Explainable reasoning over temporal knowledge graphs by pre-trained language model

Temporal knowledge graph reasoning (TKGR) has been considered as a crucial task for modeling the evolving knowledge, aiming to infer the unknown connections between entities at specific times. Traditional TKGR methods try to aggregate structural information between entities and evolve representations of entities over distinct snapshots, while some other methods attempt to extract temporal logic rules from historical interactions. However, these methods fail to address the continuously emerging unseen entities over time and ignore the historical dependencies between entities and relations. To overcome these limitations, we propose a novel method, termed TPNet, which introduces historical information completion strategy (HICS) and pre-trained language model (PLM) to conduct explainable inductive reasoning over TKGs.
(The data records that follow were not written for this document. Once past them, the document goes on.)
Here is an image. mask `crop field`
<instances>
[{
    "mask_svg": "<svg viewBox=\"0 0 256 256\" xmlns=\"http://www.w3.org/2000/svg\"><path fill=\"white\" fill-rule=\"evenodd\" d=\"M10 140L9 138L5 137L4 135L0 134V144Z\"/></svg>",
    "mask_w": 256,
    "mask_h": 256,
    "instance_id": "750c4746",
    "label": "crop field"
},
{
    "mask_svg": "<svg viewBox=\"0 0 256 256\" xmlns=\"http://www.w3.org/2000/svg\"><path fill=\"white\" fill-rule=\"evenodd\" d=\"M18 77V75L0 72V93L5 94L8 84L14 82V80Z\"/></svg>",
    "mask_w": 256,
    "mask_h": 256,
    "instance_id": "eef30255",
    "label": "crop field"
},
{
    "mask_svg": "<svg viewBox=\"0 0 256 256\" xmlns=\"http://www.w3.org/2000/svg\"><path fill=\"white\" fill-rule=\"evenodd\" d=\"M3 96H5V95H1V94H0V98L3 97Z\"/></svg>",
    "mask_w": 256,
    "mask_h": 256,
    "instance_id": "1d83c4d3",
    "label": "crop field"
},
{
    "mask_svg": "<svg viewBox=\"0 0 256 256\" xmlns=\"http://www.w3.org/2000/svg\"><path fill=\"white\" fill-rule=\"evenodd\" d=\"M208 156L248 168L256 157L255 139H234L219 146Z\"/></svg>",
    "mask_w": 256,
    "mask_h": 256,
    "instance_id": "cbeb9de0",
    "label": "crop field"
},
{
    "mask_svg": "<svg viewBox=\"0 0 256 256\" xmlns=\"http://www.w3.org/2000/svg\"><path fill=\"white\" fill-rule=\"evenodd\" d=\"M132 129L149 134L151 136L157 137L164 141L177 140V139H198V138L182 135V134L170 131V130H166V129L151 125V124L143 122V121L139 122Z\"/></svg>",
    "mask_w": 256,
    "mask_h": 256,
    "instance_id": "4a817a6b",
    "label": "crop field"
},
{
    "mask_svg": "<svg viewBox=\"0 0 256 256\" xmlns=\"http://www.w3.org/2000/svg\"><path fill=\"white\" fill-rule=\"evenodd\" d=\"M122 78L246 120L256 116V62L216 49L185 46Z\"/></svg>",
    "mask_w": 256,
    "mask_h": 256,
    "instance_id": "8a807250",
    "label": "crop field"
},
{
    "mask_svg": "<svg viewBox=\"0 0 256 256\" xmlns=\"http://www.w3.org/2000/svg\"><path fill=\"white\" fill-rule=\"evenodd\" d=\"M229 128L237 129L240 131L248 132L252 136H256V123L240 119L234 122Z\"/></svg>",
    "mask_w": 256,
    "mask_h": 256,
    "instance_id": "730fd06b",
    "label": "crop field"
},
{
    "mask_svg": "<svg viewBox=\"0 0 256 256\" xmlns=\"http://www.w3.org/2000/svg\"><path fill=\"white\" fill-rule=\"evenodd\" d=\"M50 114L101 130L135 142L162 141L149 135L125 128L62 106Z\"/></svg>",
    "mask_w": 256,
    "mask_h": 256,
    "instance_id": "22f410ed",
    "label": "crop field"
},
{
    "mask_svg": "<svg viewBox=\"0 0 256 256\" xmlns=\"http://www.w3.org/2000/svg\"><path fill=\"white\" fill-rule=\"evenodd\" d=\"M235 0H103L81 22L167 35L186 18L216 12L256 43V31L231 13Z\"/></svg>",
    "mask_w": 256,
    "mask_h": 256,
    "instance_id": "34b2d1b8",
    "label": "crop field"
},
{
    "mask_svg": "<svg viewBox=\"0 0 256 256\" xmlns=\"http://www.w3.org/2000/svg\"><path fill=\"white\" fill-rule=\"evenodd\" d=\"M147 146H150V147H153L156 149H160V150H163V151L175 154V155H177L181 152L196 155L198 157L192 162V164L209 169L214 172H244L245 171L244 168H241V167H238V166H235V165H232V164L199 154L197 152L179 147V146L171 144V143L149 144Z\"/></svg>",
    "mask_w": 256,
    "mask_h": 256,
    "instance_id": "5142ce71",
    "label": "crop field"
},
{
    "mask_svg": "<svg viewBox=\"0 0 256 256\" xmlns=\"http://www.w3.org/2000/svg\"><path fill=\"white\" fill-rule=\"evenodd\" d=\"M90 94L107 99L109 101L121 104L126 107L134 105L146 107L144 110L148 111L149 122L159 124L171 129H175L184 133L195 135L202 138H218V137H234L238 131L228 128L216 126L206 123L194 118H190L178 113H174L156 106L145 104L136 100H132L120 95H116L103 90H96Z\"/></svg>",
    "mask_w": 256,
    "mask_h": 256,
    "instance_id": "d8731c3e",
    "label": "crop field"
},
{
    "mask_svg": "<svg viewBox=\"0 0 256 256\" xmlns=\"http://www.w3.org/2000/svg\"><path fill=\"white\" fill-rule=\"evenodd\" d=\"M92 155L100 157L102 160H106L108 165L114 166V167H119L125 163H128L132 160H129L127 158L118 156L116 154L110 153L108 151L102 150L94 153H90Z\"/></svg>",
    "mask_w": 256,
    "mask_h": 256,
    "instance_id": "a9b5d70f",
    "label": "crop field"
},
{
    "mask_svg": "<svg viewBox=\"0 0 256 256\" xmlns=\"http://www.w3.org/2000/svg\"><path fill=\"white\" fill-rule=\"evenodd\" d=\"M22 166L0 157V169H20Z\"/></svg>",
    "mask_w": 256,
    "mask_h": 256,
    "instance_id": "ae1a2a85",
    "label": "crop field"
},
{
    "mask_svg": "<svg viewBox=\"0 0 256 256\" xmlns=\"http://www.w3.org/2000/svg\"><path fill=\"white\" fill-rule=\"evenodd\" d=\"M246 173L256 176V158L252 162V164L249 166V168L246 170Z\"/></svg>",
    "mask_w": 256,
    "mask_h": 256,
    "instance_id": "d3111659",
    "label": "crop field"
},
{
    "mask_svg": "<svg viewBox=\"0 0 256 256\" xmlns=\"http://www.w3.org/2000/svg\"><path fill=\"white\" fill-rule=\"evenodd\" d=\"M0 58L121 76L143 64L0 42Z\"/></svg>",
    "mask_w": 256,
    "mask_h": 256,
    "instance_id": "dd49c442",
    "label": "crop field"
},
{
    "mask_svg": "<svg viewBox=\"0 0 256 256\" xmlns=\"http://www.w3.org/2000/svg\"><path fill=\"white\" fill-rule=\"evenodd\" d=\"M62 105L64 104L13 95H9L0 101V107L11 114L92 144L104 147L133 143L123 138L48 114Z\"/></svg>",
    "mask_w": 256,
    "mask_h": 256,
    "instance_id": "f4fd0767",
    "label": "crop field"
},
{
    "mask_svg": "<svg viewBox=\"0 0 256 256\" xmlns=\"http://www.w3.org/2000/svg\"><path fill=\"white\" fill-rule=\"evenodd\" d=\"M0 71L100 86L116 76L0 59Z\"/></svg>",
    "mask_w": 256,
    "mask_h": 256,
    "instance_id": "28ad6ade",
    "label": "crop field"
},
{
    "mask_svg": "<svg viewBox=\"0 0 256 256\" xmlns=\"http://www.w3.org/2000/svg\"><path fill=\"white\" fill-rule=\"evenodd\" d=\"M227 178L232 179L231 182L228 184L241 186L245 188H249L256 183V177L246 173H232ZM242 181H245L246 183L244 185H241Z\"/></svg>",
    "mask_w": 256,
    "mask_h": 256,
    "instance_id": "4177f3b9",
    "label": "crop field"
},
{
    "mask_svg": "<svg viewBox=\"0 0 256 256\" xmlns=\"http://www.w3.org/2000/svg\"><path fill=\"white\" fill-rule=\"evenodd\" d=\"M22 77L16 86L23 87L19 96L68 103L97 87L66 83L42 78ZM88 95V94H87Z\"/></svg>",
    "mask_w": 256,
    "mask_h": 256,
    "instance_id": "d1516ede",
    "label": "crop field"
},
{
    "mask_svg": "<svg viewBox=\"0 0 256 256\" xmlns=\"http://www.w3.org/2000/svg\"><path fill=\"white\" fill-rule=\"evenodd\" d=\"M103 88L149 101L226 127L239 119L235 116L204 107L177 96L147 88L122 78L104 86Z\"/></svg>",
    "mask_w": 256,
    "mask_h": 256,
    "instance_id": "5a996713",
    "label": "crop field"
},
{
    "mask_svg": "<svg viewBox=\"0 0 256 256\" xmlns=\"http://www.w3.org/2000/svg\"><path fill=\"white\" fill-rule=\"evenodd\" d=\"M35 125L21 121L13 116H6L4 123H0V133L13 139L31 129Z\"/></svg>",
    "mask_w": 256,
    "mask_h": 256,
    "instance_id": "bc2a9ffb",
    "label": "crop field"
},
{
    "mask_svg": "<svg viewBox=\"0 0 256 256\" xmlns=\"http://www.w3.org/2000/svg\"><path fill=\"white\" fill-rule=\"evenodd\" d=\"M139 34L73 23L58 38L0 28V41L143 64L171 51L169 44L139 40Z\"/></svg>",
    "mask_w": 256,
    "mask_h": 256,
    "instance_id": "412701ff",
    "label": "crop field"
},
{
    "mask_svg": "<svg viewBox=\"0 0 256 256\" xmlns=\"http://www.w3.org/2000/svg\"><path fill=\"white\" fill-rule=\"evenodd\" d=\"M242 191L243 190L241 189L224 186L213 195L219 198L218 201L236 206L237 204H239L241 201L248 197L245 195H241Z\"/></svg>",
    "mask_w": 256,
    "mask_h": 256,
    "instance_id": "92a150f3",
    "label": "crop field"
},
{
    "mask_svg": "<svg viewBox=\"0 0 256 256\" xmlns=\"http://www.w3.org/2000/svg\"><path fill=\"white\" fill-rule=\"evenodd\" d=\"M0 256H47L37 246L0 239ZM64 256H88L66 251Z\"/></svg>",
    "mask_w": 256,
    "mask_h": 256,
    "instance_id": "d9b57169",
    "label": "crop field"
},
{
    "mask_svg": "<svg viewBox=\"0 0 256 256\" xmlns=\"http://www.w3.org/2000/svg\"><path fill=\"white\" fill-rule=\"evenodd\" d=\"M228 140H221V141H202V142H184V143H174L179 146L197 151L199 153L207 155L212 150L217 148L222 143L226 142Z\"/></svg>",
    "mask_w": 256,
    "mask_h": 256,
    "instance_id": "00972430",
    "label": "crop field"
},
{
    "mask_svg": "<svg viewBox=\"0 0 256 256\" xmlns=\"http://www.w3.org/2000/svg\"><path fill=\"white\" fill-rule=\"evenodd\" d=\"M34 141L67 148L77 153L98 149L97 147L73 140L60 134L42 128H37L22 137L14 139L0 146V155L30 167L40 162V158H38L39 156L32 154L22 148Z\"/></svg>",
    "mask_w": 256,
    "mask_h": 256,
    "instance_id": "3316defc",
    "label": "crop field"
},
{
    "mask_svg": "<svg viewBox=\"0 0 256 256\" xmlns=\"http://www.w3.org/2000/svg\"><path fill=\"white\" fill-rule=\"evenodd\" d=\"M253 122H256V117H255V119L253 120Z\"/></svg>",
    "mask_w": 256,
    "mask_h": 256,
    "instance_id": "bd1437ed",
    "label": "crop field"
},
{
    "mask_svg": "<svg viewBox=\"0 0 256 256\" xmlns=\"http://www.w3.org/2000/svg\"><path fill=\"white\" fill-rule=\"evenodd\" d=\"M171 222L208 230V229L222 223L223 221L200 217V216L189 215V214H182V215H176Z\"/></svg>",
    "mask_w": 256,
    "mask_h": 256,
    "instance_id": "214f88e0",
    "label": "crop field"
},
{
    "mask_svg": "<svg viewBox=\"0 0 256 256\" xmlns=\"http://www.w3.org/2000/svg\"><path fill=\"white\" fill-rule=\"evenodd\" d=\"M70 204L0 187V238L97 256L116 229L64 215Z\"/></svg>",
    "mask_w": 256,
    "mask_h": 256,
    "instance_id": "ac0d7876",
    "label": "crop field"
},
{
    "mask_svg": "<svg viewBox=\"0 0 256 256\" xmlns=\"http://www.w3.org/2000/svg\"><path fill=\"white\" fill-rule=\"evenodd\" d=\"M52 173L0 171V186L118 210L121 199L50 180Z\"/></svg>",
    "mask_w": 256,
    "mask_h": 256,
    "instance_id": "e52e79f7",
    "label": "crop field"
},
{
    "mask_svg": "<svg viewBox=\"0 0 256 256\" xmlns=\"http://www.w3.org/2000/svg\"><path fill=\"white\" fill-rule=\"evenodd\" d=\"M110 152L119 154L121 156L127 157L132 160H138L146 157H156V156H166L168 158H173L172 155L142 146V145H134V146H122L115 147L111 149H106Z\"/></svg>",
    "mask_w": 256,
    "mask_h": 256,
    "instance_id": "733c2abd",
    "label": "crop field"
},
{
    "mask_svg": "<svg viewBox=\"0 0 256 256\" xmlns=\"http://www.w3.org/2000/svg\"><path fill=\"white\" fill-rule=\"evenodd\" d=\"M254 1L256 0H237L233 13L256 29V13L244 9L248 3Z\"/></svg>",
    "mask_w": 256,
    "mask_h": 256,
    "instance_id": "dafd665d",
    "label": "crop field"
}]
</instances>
Specifically, TPNet extracts reliable temporal logical paths from historical subgraphs using a temporal-correlated search strategy. For unseen entities, we utilize HICS to sample or generate paths to supplement their historical information. Besides, a PLM and a time-aware encoder are introduced to jointly encode the temporal paths, thereby comprehensively capturing dependencies between entities and relations. Moreover, the semantic similarity between the query quadruples and the extracted paths is evaluated to simultaneously optimize the representations of entities and relations. Extensive experiments on entity and relation prediction tasks are conducted to evaluate the performance of TPNet. The experimental results on four benchmark datasets demonstrate the superiority of TPNet over state-of-the-art TKGR methods, achieving improvements of 14.35%, 23.08%, 6.75% and 5.38% on MRR, respectively.